An optical tracking device (NDI Polaris Vega), featuring an inaccuracy of only 0.2 mm, was employed to determine the true spatial coordinates (NDI coordinates) of the deformable template and compare them to our deformation inference. For convenience, five marker points (
A,
D,
E,
F,
G) on the template were selected, as shown in Fig.
13, and their coordinates were recorded in both NDI coordinates and the deformation inference (camera coordinates) for two different deformation states, as detailed in Table
2. The goal is to quantify the deformation errors between the actual deformation in NDI coordinates and the reconstructed results in camera coordinates. There is no necessity to align the two coordinate systems. We provide the 3D error metric
$$\begin{aligned} \varepsilon = \frac{1}{|R|} \sum _{(P,Q)\in R}{\Vert P-Q\Vert }, \end{aligned}$$
(18)
where
R represents a set of point pairs with
P in camera coordinates and
Q as its corresponding ground truth 3D point in NDI coordinates. For the five markers specified, the errors across two distinct deformation states were measured as
\(\varepsilon _1 = 5.96\) mm and
\(\varepsilon _2 = 4.21\) mm, respectively. The segments
AG,
FG, and
DE were selected and rendered using Blender, as illustrated in Fig.
14. The computing efficiency of this method has been impacted by the implementation of numerous enhanced strategies. Fifty iterations were conducted on a
\(24\times 32\) meshed template, approximating the size of A4 paper, resulting in an average processing time of 4 s per deformation inference. The recently introduced method required approximately 3 s, constituting 75 percent of the total processing time. To further understand the performance bottleneck of our method, we divided it into four main components: image segmentation, contour fitting, physics simulation, and bilateral mesh denoising. Physics simulation encompasses the constrained physics simulator, as outlined in section “
Constrained physics simulator”, and position-based dynamics, as shown in Fig.
6. Different mesh sizes for the template were employed, ranging from
\(8\times 16\) to
\(32\times 40\), with seven incremental steps.
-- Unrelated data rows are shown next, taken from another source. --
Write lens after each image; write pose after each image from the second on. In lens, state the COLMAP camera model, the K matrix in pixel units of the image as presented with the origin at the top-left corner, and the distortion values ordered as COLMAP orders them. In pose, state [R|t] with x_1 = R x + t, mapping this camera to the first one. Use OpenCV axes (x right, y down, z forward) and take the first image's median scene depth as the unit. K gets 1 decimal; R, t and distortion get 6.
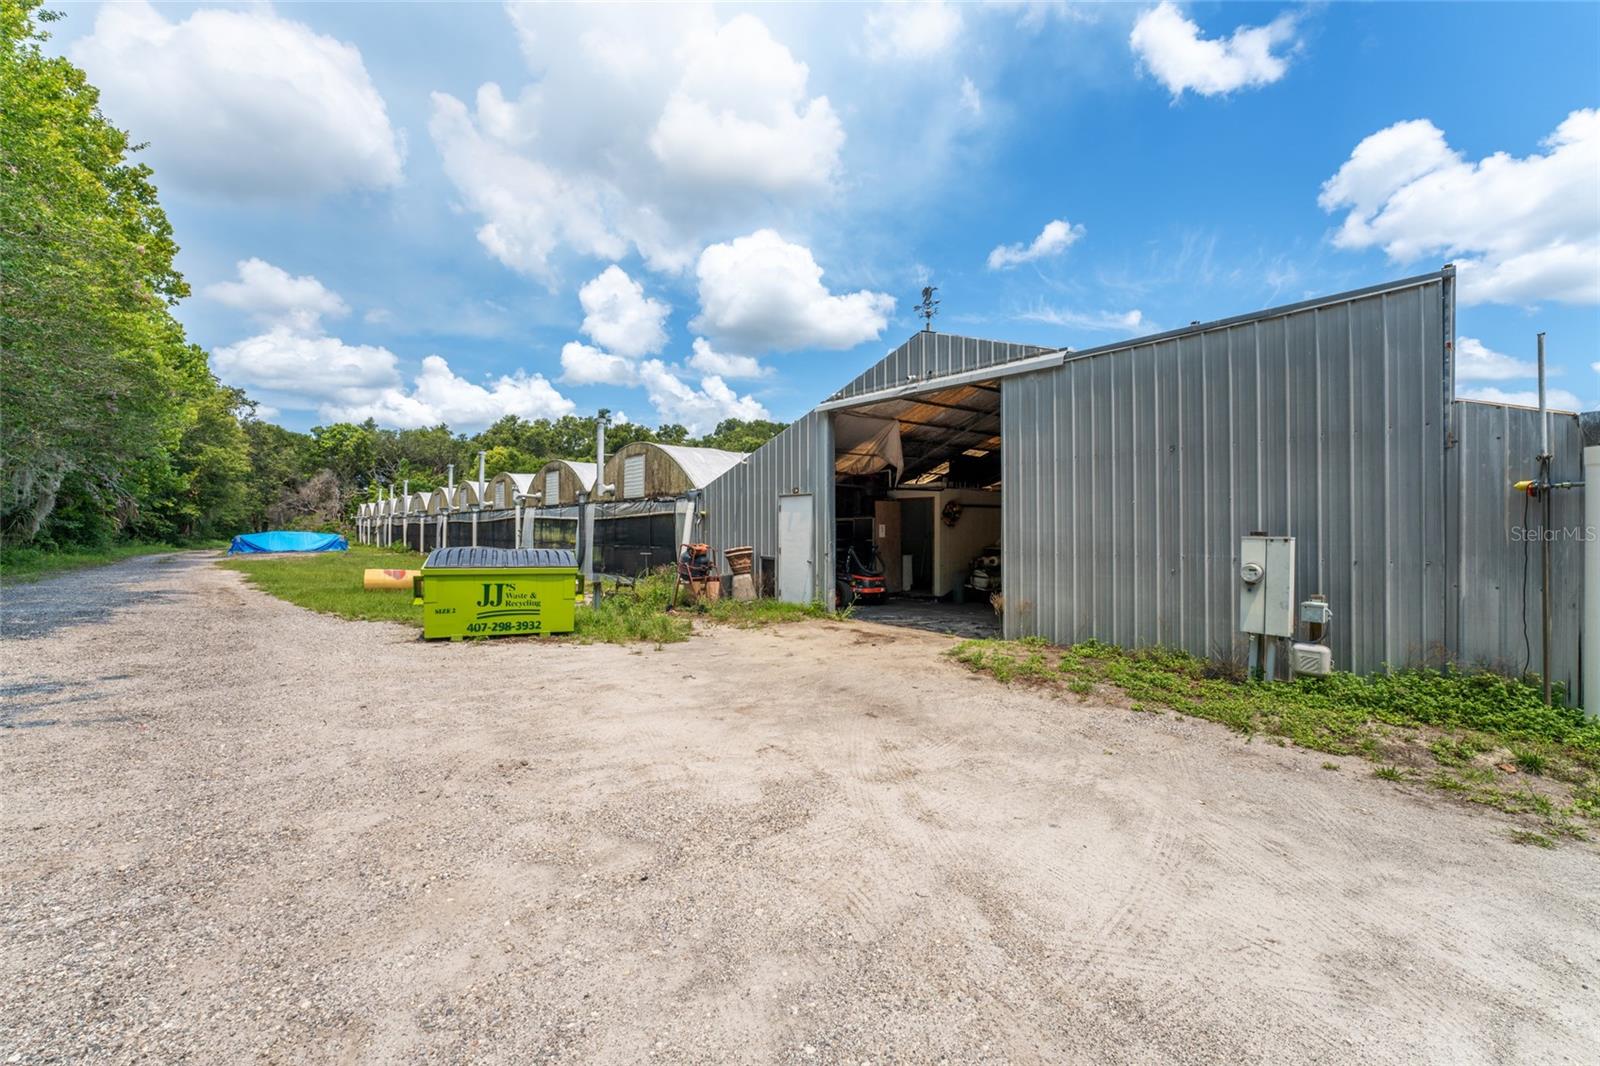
lens RADIAL K [[642.2, 0, 800.0], [0, 642.2, 531.8], [0, 0, 1]] dist [0.000443, 0.000078]
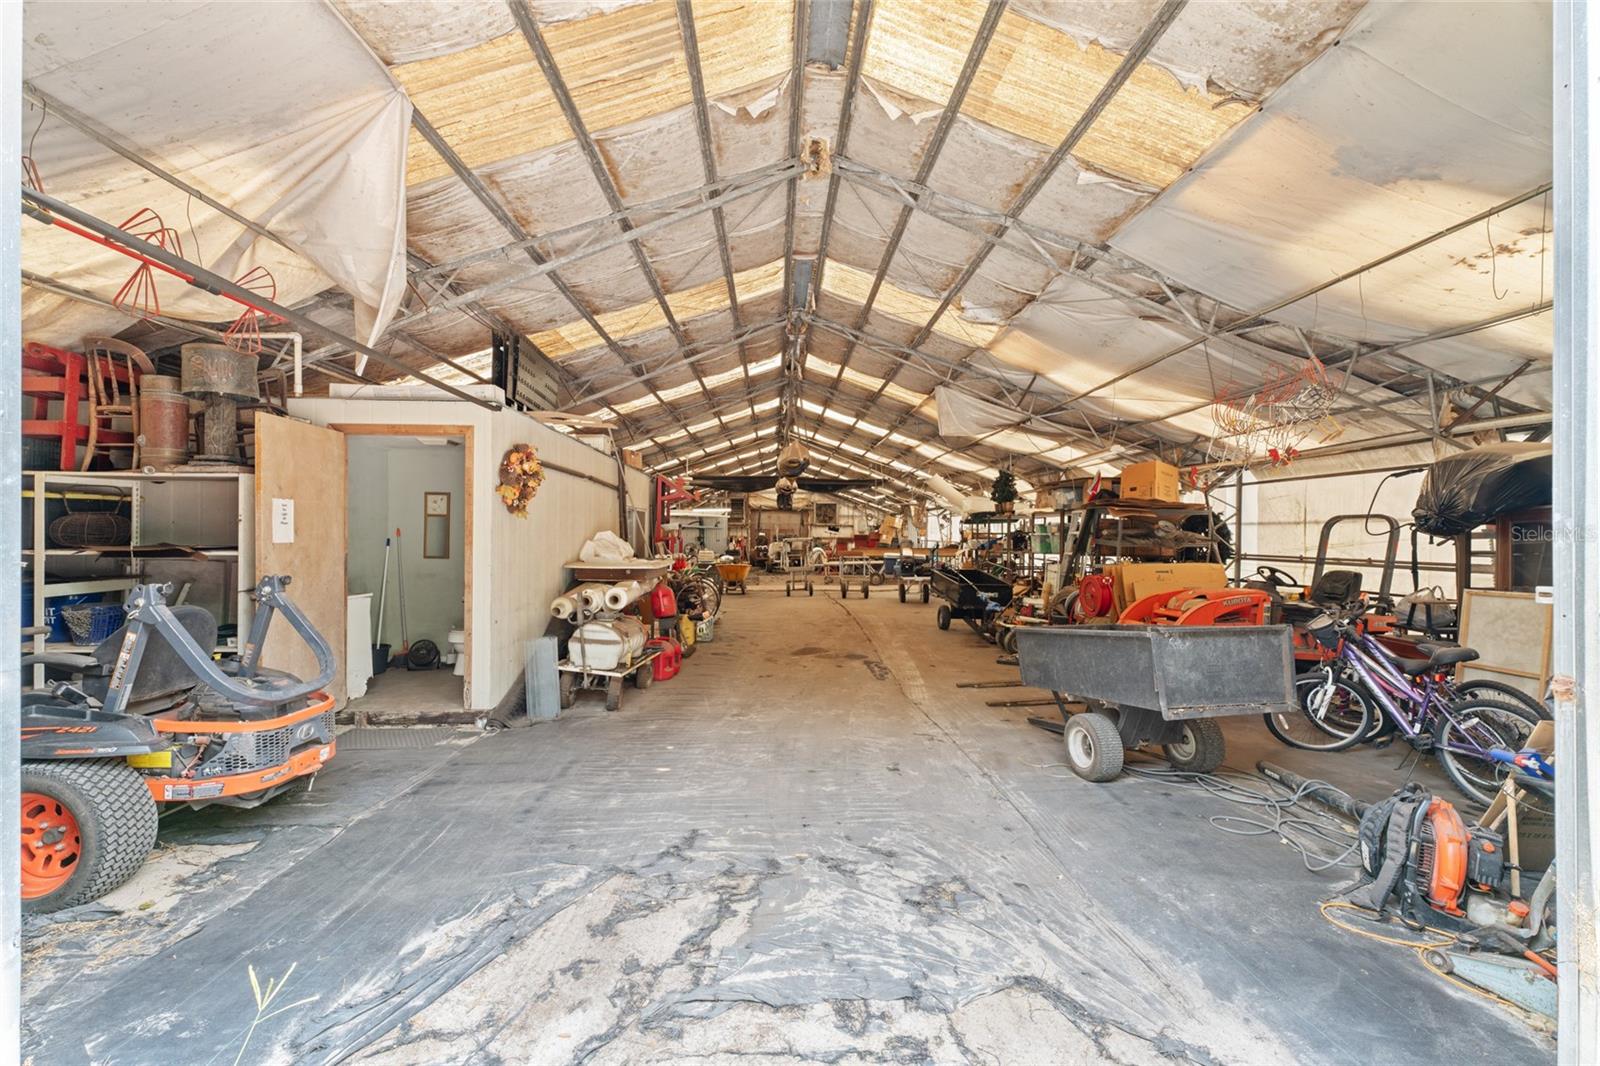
lens RADIAL K [[642.2, 0, 800.2], [0, 642.2, 535.0], [0, 0, 1]] dist [0.000443, 0.000078]
pose [[0.606437, 0.001985, 0.795129, 0.038287], [-0.004304, 0.999990, 0.000786, 0.003928], [-0.795120, -0.003899, 0.606440, 0.637932]]
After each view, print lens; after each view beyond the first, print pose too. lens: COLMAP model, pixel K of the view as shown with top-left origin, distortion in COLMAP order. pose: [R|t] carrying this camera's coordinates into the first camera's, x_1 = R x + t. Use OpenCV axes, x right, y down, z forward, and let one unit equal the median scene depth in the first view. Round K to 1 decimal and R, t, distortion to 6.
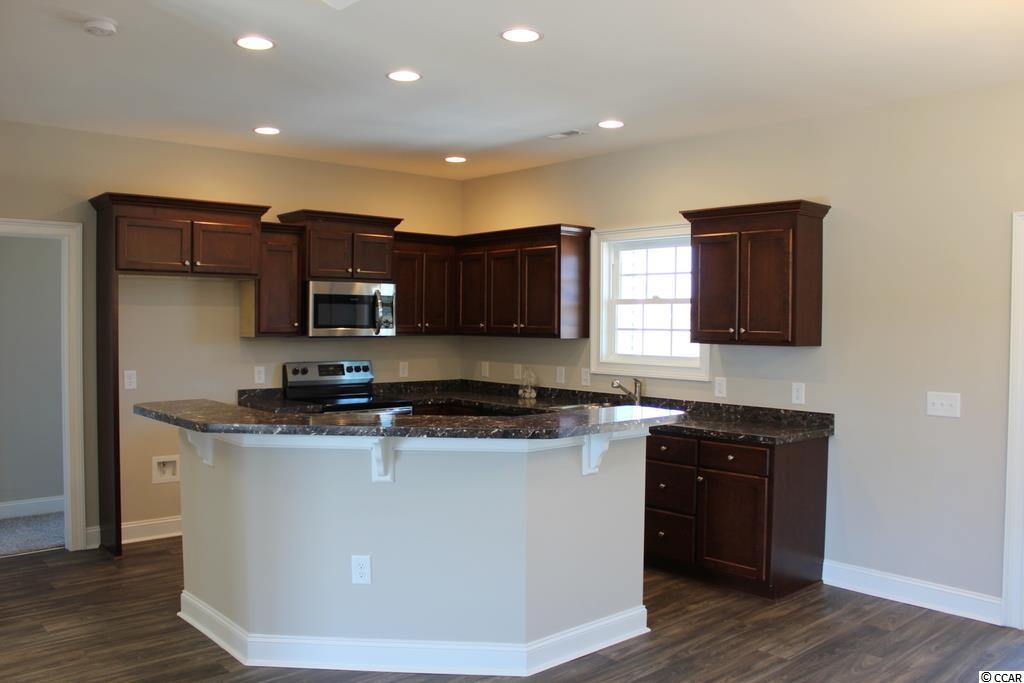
lens RADIAL K [[854.4, 0, 508.8], [0, 854.4, 342.9], [0, 0, 1]] dist [-0.109627, 0.052757]
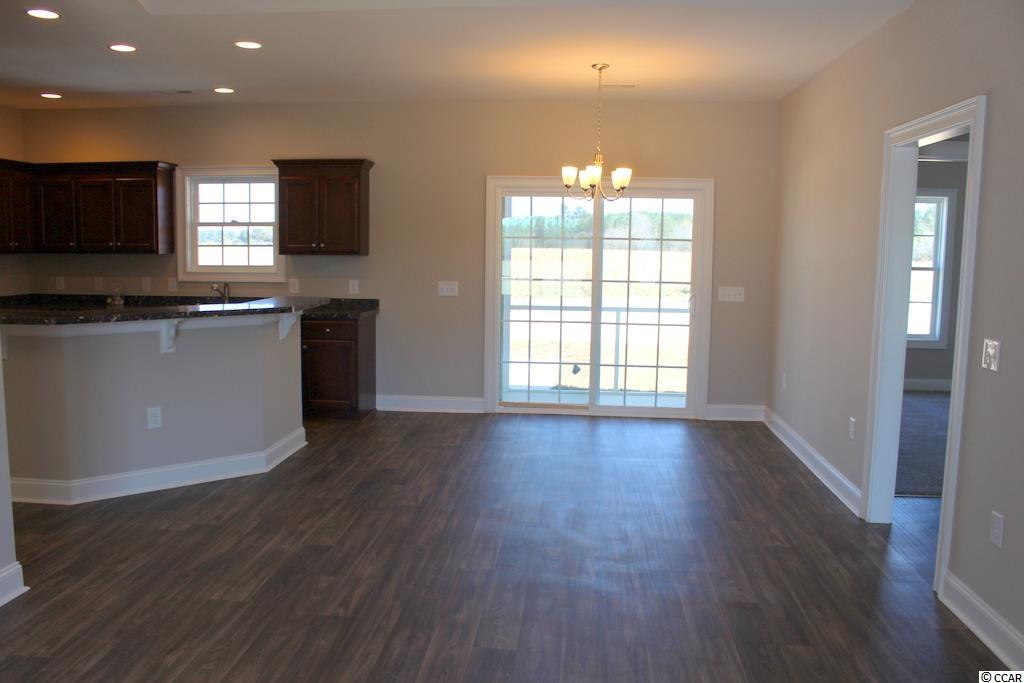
lens RADIAL K [[854.4, 0, 513.7], [0, 854.4, 340.6], [0, 0, 1]] dist [-0.109627, 0.052757]
pose [[0.724975, -0.078618, 0.684273, -0.411912], [0.014585, 0.994994, 0.098865, 0.007516], [-0.688620, -0.061694, 0.722493, -0.244015]]
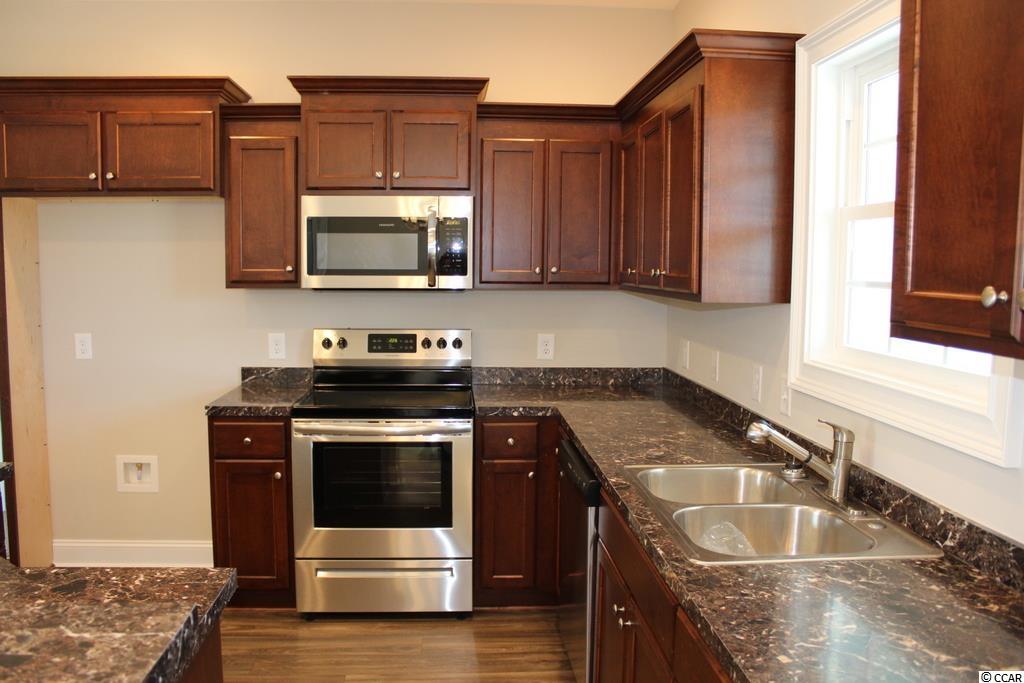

For each dataset, 50 deformation inferences were conducted, and the average execution time was calculated, as illustrated in Fig.
15. With the increase in mesh size, there is a corresponding rise in the overall processing time. Contour fitting and physics simulation, key components of this method, exhibit a nearly linear increase, accounting for only about 20 percent of the overall processing time. Conversely, image segmentation and bilateral mesh denoising, key components of the comprehensive solution, constitute over 70 percent of the processing time, highlighting a critical issue impacting the performance of our approach. The deformation error for various mesh sizes was also evaluated, as illustrated in Fig.
16. Upon reaching a mesh size of
\(24\times 32\), both the mean and median deformation errors of the grid points reach their minimum values. With the continued increase in mesh size, a higher amount of computational resources is required. However, the accuracy of the deformation inference remains relatively unchanged. The determination of mesh size should be based on the actual physical dimensions and texture characteristics of the deformable template, rather than on the assumption that larger sizes are inherently superior.